= What is needed =
Every entry below is to be returned unchanged. Images are not part of the copy.

= Record set =

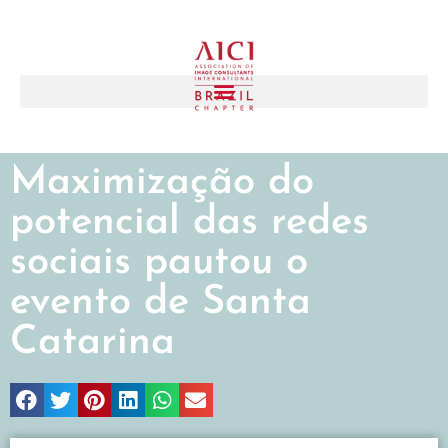
Maximização do
potencial das redes
sociais pautou o
evento de Santa
Catarina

= Response to the exercise =
Maximização do
potencial das redes
sociais pautou o
evento de Santa
Catarina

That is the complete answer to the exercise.